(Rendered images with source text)
+++++
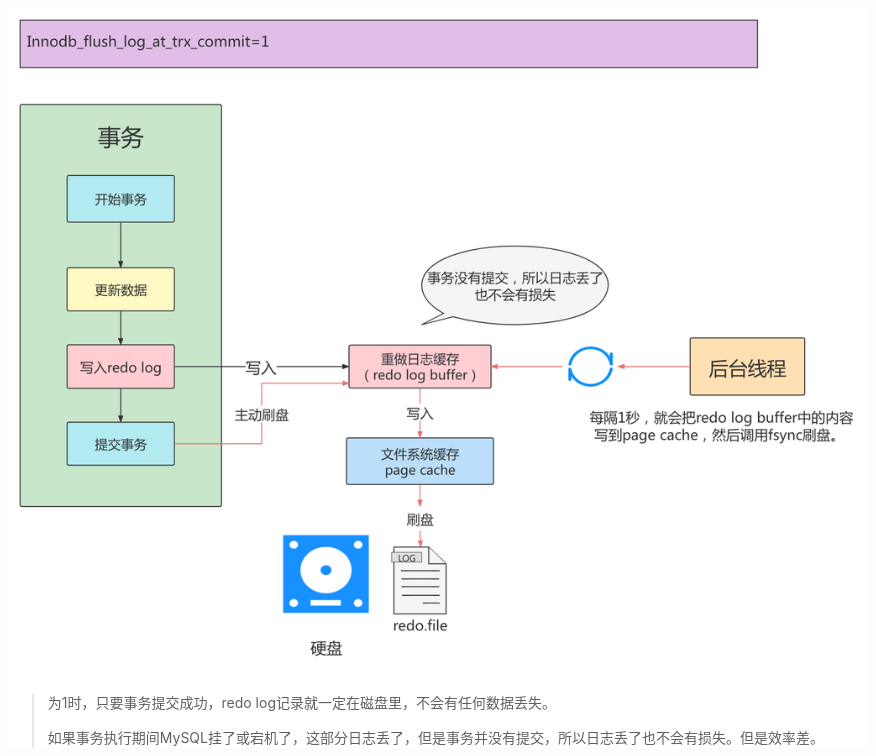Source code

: ![image7](IMG/第14章_MySQL事务日志.asserts/image7.png)

> 为1时，只要事务提交成功，redo log记录就一定在磁盘里，不会有任何数据丢失。
>
> 如果事务执行期间MySQL挂了或宕机了，这部分日志丢了，但是事务并没有提交，所以日志丢了也不会有损失。但是效率差。
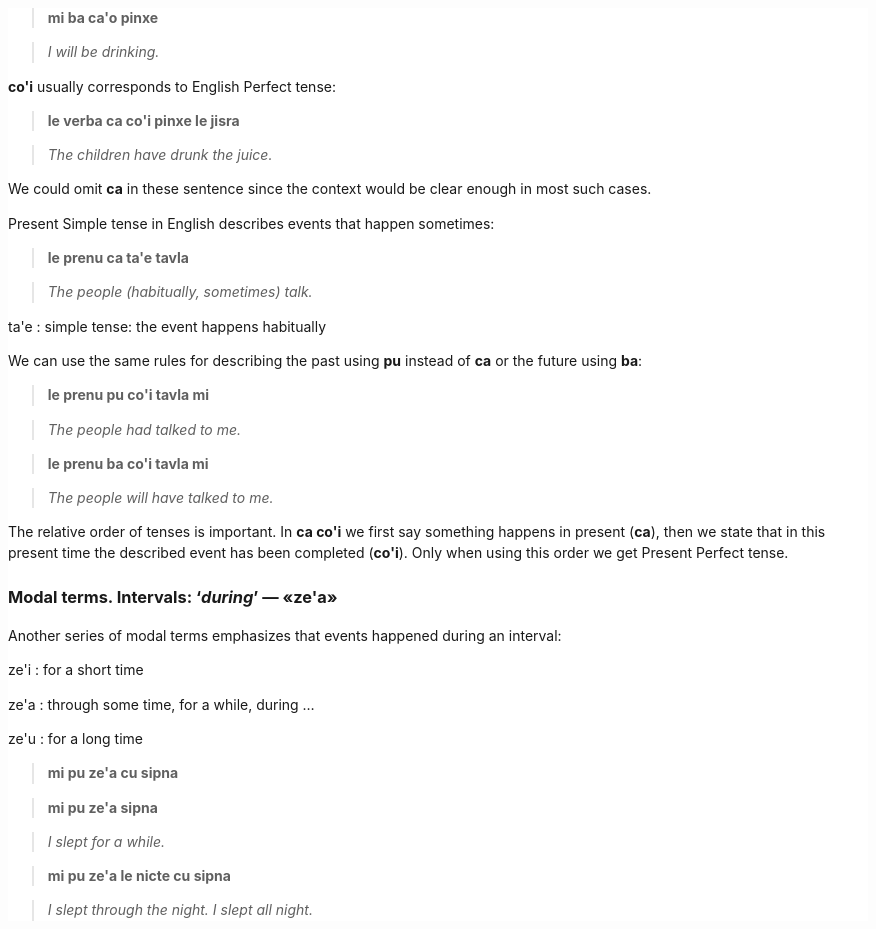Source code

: 

> **mi ba ca'o pinxe**

> _I will be drinking._

**co'i** usually corresponds to English Perfect tense:

> **le verba ca co'i pinxe le jisra**

> _The children have drunk the juice._

We could omit **ca** in these sentence since the context would be clear enough in most such cases.

Present Simple tense in English describes events that happen sometimes:

> **le prenu ca ta'e tavla**

> _The people (habitually, sometimes) talk._

ta'e
: simple tense: the event happens habitually

We can use the same rules for describing the past using **pu** instead of **ca** or the future using **ba**:

> **le prenu pu co'i tavla mi**

> _The people had talked to me._



> **le prenu ba co'i tavla mi**

> _The people will have talked to me._

The relative order of tenses is important. In **ca co'i** we first say something happens in present (**ca**), then we state that in this present time the described event has been completed (**co'i**). Only when using this order we get Present Perfect tense.

### Modal terms. Intervals: ‘_during_’ — «**ze'a**»

Another series of modal terms emphasizes that events happened during an interval:

ze'i
: for a short time

ze'a
: through some time, for a while, during …

ze'u
: for a long time

> **mi pu ze'a cu sipna**

> **mi pu ze'a sipna**

> _I slept for a while._



> **mi pu ze'a le nicte cu sipna**

> _I slept through the night. I slept all night._
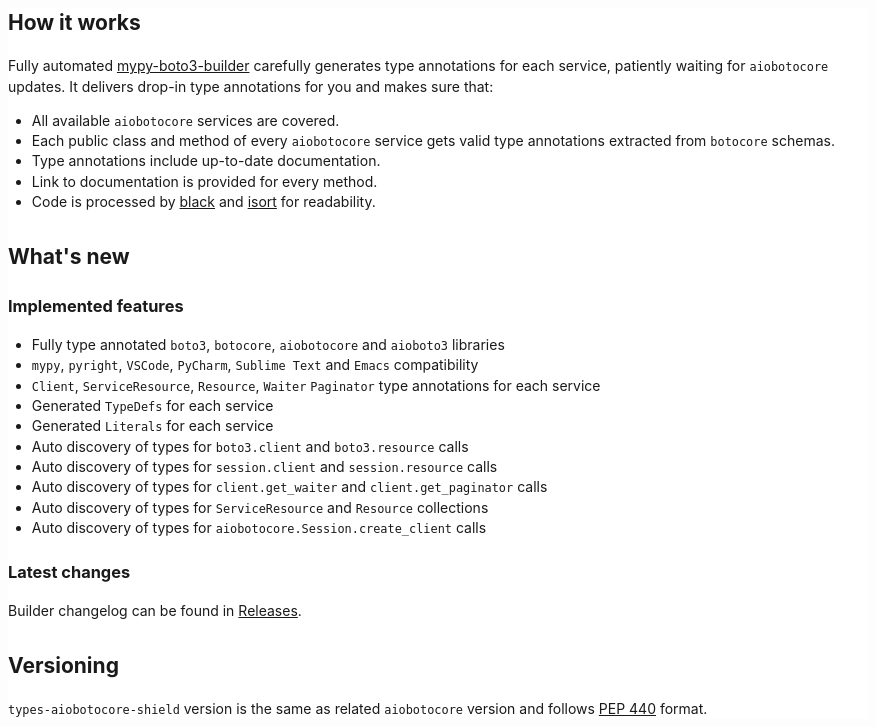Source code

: <a id="how-it-works"></a>

## How it works

Fully automated
[mypy-boto3-builder](https://github.com/youtype/mypy_boto3_builder) carefully
generates type annotations for each service, patiently waiting for
`aiobotocore` updates. It delivers drop-in type annotations for you and makes
sure that:

- All available `aiobotocore` services are covered.
- Each public class and method of every `aiobotocore` service gets valid type
  annotations extracted from `botocore` schemas.
- Type annotations include up-to-date documentation.
- Link to documentation is provided for every method.
- Code is processed by [black](https://github.com/psf/black) and
  [isort](https://github.com/PyCQA/isort) for readability.

<a id="what's-new"></a>

## What's new

<a id="implemented-features"></a>

### Implemented features

- Fully type annotated `boto3`, `botocore`, `aiobotocore` and `aioboto3`
  libraries
- `mypy`, `pyright`, `VSCode`, `PyCharm`, `Sublime Text` and `Emacs`
  compatibility
- `Client`, `ServiceResource`, `Resource`, `Waiter` `Paginator` type
  annotations for each service
- Generated `TypeDefs` for each service
- Generated `Literals` for each service
- Auto discovery of types for `boto3.client` and `boto3.resource` calls
- Auto discovery of types for `session.client` and `session.resource` calls
- Auto discovery of types for `client.get_waiter` and `client.get_paginator`
  calls
- Auto discovery of types for `ServiceResource` and `Resource` collections
- Auto discovery of types for `aiobotocore.Session.create_client` calls

<a id="latest-changes"></a>

### Latest changes

Builder changelog can be found in
[Releases](https://github.com/youtype/mypy_boto3_builder/releases).

<a id="versioning"></a>

## Versioning

`types-aiobotocore-shield` version is the same as related `aiobotocore` version
and follows [PEP 440](https://www.python.org/dev/peps/pep-0440/) format.

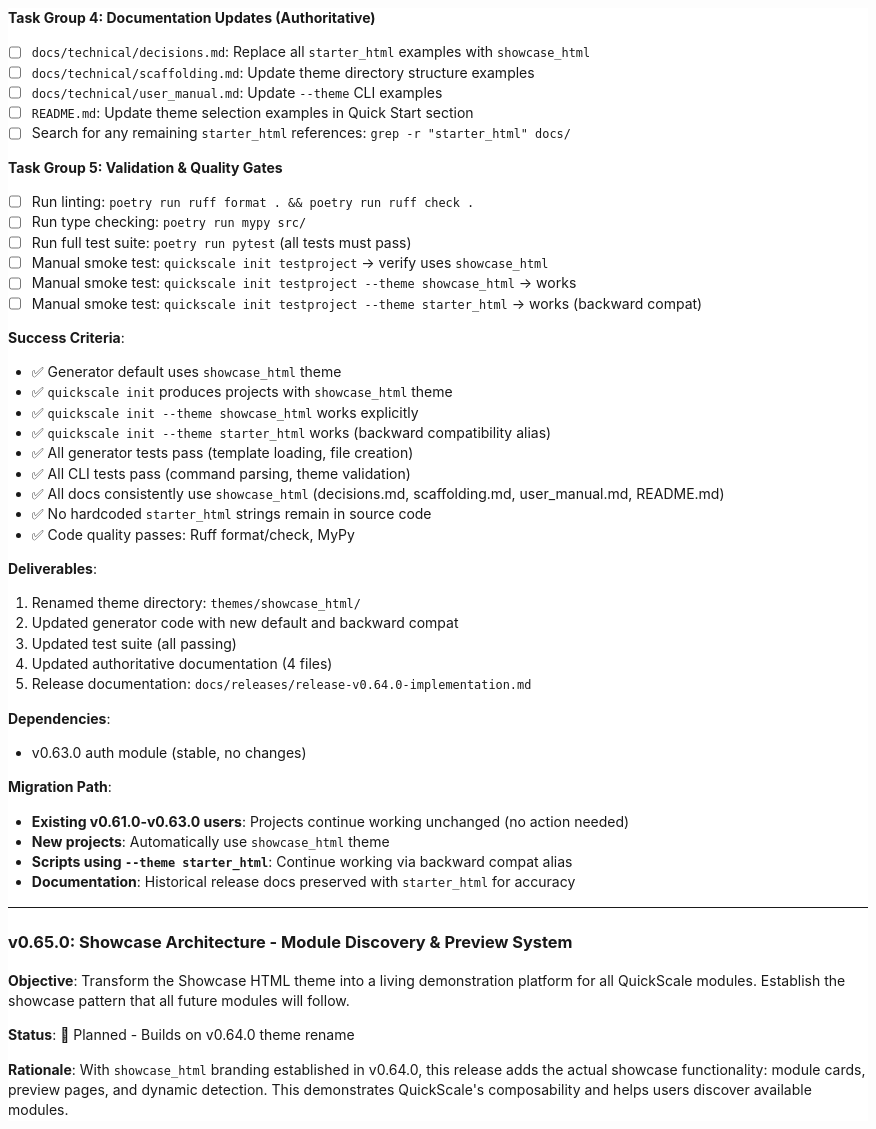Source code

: **Task Group 4: Documentation Updates (Authoritative)**
- [ ] `docs/technical/decisions.md`: Replace all `starter_html` examples with `showcase_html`
- [ ] `docs/technical/scaffolding.md`: Update theme directory structure examples
- [ ] `docs/technical/user_manual.md`: Update `--theme` CLI examples
- [ ] `README.md`: Update theme selection examples in Quick Start section
- [ ] Search for any remaining `starter_html` references: `grep -r "starter_html" docs/`

**Task Group 5: Validation & Quality Gates**
- [ ] Run linting: `poetry run ruff format . && poetry run ruff check .`
- [ ] Run type checking: `poetry run mypy src/`
- [ ] Run full test suite: `poetry run pytest` (all tests must pass)
- [ ] Manual smoke test: `quickscale init testproject` → verify uses `showcase_html`
- [ ] Manual smoke test: `quickscale init testproject --theme showcase_html` → works
- [ ] Manual smoke test: `quickscale init testproject --theme starter_html` → works (backward compat)

**Success Criteria**:
- ✅ Generator default uses `showcase_html` theme
- ✅ `quickscale init` produces projects with `showcase_html` theme
- ✅ `quickscale init --theme showcase_html` works explicitly
- ✅ `quickscale init --theme starter_html` works (backward compatibility alias)
- ✅ All generator tests pass (template loading, file creation)
- ✅ All CLI tests pass (command parsing, theme validation)
- ✅ All docs consistently use `showcase_html` (decisions.md, scaffolding.md, user_manual.md, README.md)
- ✅ No hardcoded `starter_html` strings remain in source code
- ✅ Code quality passes: Ruff format/check, MyPy

**Deliverables**:
1. Renamed theme directory: `themes/showcase_html/`
2. Updated generator code with new default and backward compat
3. Updated test suite (all passing)
4. Updated authoritative documentation (4 files)
5. Release documentation: `docs/releases/release-v0.64.0-implementation.md`

**Dependencies**:
- v0.63.0 auth module (stable, no changes)

**Migration Path**:
- **Existing v0.61.0-v0.63.0 users**: Projects continue working unchanged (no action needed)
- **New projects**: Automatically use `showcase_html` theme
- **Scripts using `--theme starter_html`**: Continue working via backward compat alias
- **Documentation**: Historical release docs preserved with `starter_html` for accuracy

---

### **v0.65.0: Showcase Architecture - Module Discovery & Preview System**

**Objective**: Transform the Showcase HTML theme into a living demonstration platform for all QuickScale modules. Establish the showcase pattern that all future modules will follow.

**Status**: 🔄 Planned - Builds on v0.64.0 theme rename

**Rationale**: With `showcase_html` branding established in v0.64.0, this release adds the actual showcase functionality: module cards, preview pages, and dynamic detection. This demonstrates QuickScale's composability and helps users discover available modules.
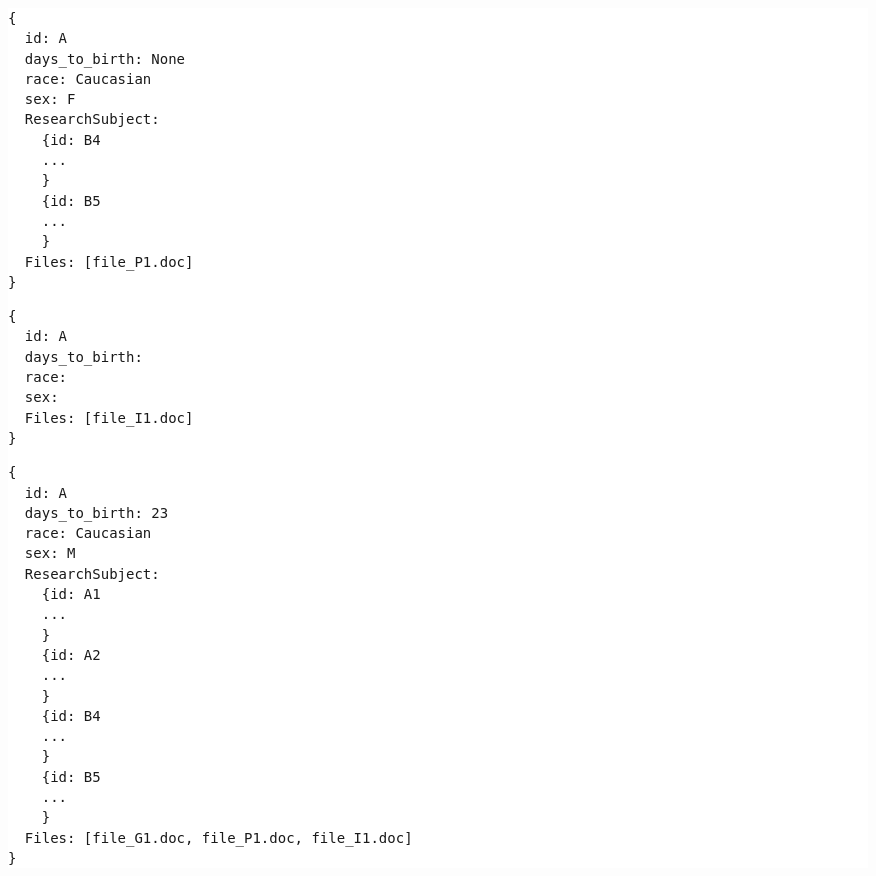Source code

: </td>
<td>
<pre>
{
  id: A
  days_to_birth: None
  race: Caucasian
  sex: F
  ResearchSubject:
    {id: B4
    ...
    }
    {id: B5
    ...
    }
  Files: [file_P1.doc]
}
</pre>
</td>
<td>
<pre>
{
  id: A
  days_to_birth:
  race:
  sex:
  Files: [file_I1.doc]
}
</pre>
</td>
<td>
<pre>
{
  id: A
  days_to_birth: 23
  race: Caucasian
  sex: M
  ResearchSubject:
    {id: A1
    ...
    }
    {id: A2
    ...
    }
    {id: B4
    ...
    }
    {id: B5
    ...
    }
  Files: [file_G1.doc, file_P1.doc, file_I1.doc]
}
</pre>
</td>
</tr>
</table>

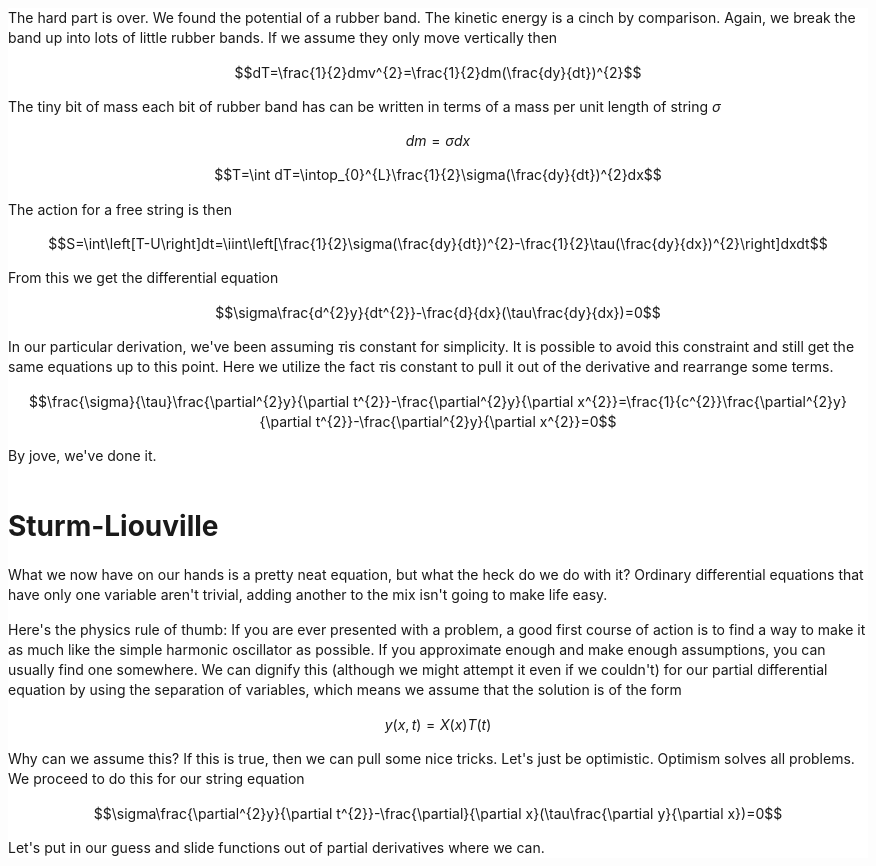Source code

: The hard part is over. We found the potential of a rubber band. The
kinetic energy is a cinch by comparison. Again, we break the band up
into lots of little rubber bands. If we assume they only move vertically
then

$$dT=\frac{1}{2}dmv^{2}=\frac{1}{2}dm(\frac{dy}{dt})^{2}$$

The tiny bit of mass each bit of rubber band has can be written in terms
of a mass per unit length of string $\sigma$

$$dm=\sigma dx$$

$$T=\int dT=\intop_{0}^{L}\frac{1}{2}\sigma(\frac{dy}{dt})^{2}dx$$

The action for a free string is then

$$S=\int\left[T-U\right]dt=\iint\left[\frac{1}{2}\sigma(\frac{dy}{dt})^{2}-\frac{1}{2}\tau(\frac{dy}{dx})^{2}\right]dxdt$$

From this we get the differential equation

$$\sigma\frac{d^{2}y}{dt^{2}}-\frac{d}{dx}(\tau\frac{dy}{dx})=0$$

In our particular derivation, we've been assuming $\tau$is constant for
simplicity. It is possible to avoid this constraint and still get the
same equations up to this point. Here we utilize the fact $\tau$is
constant to pull it out of the derivative and rearrange some terms.

$$\frac{\sigma}{\tau}\frac{\partial^{2}y}{\partial t^{2}}-\frac{\partial^{2}y}{\partial x^{2}}=\frac{1}{c^{2}}\frac{\partial^{2}y}{\partial t^{2}}-\frac{\partial^{2}y}{\partial x^{2}}=0$$

By jove, we've done it.

Sturm-Liouville
===============

What we now have on our hands is a pretty neat equation, but what the
heck do we do with it? Ordinary differential equations that have only
one variable aren't trivial, adding another to the mix isn't going to
make life easy.

Here's the physics rule of thumb: If you are ever presented with a
problem, a good first course of action is to find a way to make it as
much like the simple harmonic oscillator as possible. If you approximate
enough and make enough assumptions, you can usually find one somewhere.
We can dignify this (although we might attempt it even if we couldn't)
for our partial differential equation by using the separation of
variables, which means we assume that the solution is of the form

$$y(x,t)=X(x)T(t)$$

Why can we assume this? If this is true, then we can pull some nice
tricks. Let's just be optimistic. Optimism solves all problems. We
proceed to do this for our string equation

$$\sigma\frac{\partial^{2}y}{\partial t^{2}}-\frac{\partial}{\partial x}(\tau\frac{\partial y}{\partial x})=0$$

Let's put in our guess and slide functions out of partial derivatives
where we can.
+++++
Your instructions
Copy word for word only the lines above from the one with "- Code is processed" through the one with "Validation & Quality Gates**". Leave pictures out.

Answer
- Code is processed by [black](https://github.com/psf/black) and
  [isort](https://github.com/PyCQA/isort) for readability.

<a id="what's-new"></a>

## What's new

<a id="implemented-features"></a>

### Implemented features

- Fully type annotated `boto3`, `botocore`, `aiobotocore` and `aioboto3`
  libraries
- `mypy`, `pyright`, `VSCode`, `PyCharm`, `Sublime Text` and `Emacs`
  compatibility
- `Client`, `ServiceResource`, `Resource`, `Waiter` `Paginator` type
  annotations for each service
- Generated `TypeDefs` for each service
- Generated `Literals` for each service
- Auto discovery of types for `boto3.client` and `boto3.resource` calls
- Auto discovery of types for `session.client` and `session.resource` calls
- Auto discovery of types for `client.get_waiter` and `client.get_paginator`
  calls
- Auto discovery of types for `ServiceResource` and `Resource` collections
- Auto discovery of types for `aiobotocore.Session.create_client` calls

<a id="latest-changes"></a>

### Latest changes

Builder changelog can be found in
[Releases](https://github.com/youtype/mypy_boto3_builder/releases).

<a id="versioning"></a>

## Versioning

`types-aiobotocore-shield` version is the same as related `aiobotocore` version
and follows [PEP 440](https://www.python.org/dev/peps/pep-0440/) format.

Source code

: **Task Group 4: Documentation Updates (Authoritative)**
- [ ] `docs/technical/decisions.md`: Replace all `starter_html` examples with `showcase_html`
- [ ] `docs/technical/scaffolding.md`: Update theme directory structure examples
- [ ] `docs/technical/user_manual.md`: Update `--theme` CLI examples
- [ ] `README.md`: Update theme selection examples in Quick Start section
- [ ] Search for any remaining `starter_html` references: `grep -r "starter_html" docs/`

**Task Group 5: Validation & Quality Gates**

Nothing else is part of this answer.